Toronto Police accused Dr. Gordon of sexually assaulting 13 other patients with a weapon in June 2020. Brian Gray, an Ontario spokesman, said he would be tried on one of the charges Tuesday at Toronto’s Old City Hall. Attorney-General’s Office. He said the Crown had not withdrawn or stayed the remaining charges leveled two years ago.
Dr Gordon’s lawyer David Humphrey said the case against his client involved a “single encounter” with a patient.
“Dr. Gordon has pleaded not guilty to the charge and will vigorously defend himself against this charge,” he said in an e-mail.
Dr. Gordon was known as a top pain specialist during his four decades at Mount Sinai Hospital in Toronto. He was the director of the hospital’s Vassar Pain Management Center when he allegedly sexually assaulted patients.
The allegations followed an investigation by the Globe and Mail in 2019 that identified at least 10 former patients who complained to the College of Physicians and Surgeons of Ontario that Dr. Gordon sexually abused her. After the investigation was published, twelve more former patients came forward for The Globe, accusing them of similar abuse.
“While the process remains an arduous journey, there is some relief in learning that the criminal case is finally moving forward,” said Jordan Asraf, the Toronto attorney who worked with Dr. Representing 13 former patients in civil lawsuits against Gordon.
The College of Physicians and Surgeons did not respond to a request for comment. Mount Sinai spokeswoman Barbara McCully reiterated the hospital’s full cooperation with police.

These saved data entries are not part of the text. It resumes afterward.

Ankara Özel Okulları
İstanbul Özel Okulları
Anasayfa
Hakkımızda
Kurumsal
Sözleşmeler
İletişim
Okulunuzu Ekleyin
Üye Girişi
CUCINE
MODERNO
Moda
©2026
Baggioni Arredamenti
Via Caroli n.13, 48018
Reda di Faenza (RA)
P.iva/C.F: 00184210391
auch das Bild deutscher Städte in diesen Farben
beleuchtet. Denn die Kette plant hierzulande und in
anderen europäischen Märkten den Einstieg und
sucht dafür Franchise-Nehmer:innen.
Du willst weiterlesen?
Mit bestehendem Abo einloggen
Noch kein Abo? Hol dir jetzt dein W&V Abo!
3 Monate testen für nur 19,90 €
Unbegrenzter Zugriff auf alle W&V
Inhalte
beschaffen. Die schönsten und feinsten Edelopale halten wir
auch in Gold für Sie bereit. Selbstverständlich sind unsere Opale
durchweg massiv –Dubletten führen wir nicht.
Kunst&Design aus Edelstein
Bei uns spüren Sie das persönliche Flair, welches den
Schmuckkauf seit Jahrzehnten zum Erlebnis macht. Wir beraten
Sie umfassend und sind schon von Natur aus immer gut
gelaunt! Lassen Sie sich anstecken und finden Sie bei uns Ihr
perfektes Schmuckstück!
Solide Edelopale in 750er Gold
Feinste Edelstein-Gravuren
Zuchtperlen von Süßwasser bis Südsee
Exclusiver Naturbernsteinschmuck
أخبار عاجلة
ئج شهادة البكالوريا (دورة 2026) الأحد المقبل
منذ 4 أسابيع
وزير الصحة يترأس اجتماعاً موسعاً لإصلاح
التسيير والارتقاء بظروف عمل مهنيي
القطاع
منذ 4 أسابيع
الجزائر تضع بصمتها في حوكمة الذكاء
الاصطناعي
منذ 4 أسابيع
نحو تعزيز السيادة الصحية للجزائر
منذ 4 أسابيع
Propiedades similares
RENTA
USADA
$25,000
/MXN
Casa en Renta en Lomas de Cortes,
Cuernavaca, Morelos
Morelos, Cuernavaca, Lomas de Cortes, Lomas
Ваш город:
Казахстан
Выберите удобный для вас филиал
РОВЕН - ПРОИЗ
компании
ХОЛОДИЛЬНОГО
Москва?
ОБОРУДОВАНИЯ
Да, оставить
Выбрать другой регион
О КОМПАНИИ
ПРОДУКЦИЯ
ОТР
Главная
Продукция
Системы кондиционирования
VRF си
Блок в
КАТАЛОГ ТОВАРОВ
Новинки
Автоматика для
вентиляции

According to documents filed with the Ontario Court of Justice, Toronto police arrested Dr. Gordon of sexually assaulting patients. Along with one of the patients, police accused him of using the Wartenberg wheel as a weapon to attack him – a medical device that is rolled over the skin to test nerve sensitivity.
The charges have not been proved in court.
In his written decision barring the initial five charges, Justice Malcolm MacLeod said that Dr. Both Gordon’s lawyers and prosecutors contributed to the delay. But he criticized Crown lawyers for the “totally unacceptable” pace of disclosure.
“There was no sufficient explanation to justify the inordinate delay in these matters, except in exceptional circumstances,” the judgment said.
The Supreme Court set a new deadline in 2016 for criminal proceedings, known as R v Jordan, to allow 18 months for cases in provincial court.
In the Gordon case, the clock began running on December 13, 2019, when he was initially formally charged, the judgment said, and a trial would not end until 29 months later.
The decision said the Crown, citing complications associated with the 4,000-page documents submitted to police by the college and hospital, argued that most of the material contained patients’ personal medical records that should not be disclosed. Eventually several pages assigned to Dr. Gordon’s lawyers were completely blacked out.
As part of its investigation, The Globe obtained copies of the college’s reports, which summarized patients’ complaints about Dr. Gordon and the alleged abuse that occurred during physical examinations. One woman accused him of thrusting his crotch against her vagina; Another accused him of sexually arousing her clitoris; Another accused him of putting a finger in her anus without her consent.
The college removed any mention from its public website that Dr. Gordon was accused of sexually abusing a patient during a medical examination in 2015. It closed the files of the complaining women and did not publicly acknowledge their allegations, as The Globe reported.
Instead, Dr. Gordon pleaded “no contest” before a disciplinary panel in October 2018 for the less serious offense of professional misconduct for failing to obtain the patient’s “informed consent” for a pelvic exam. .
As part of the settlement, he agreed to resign and never applied again to practice medicine.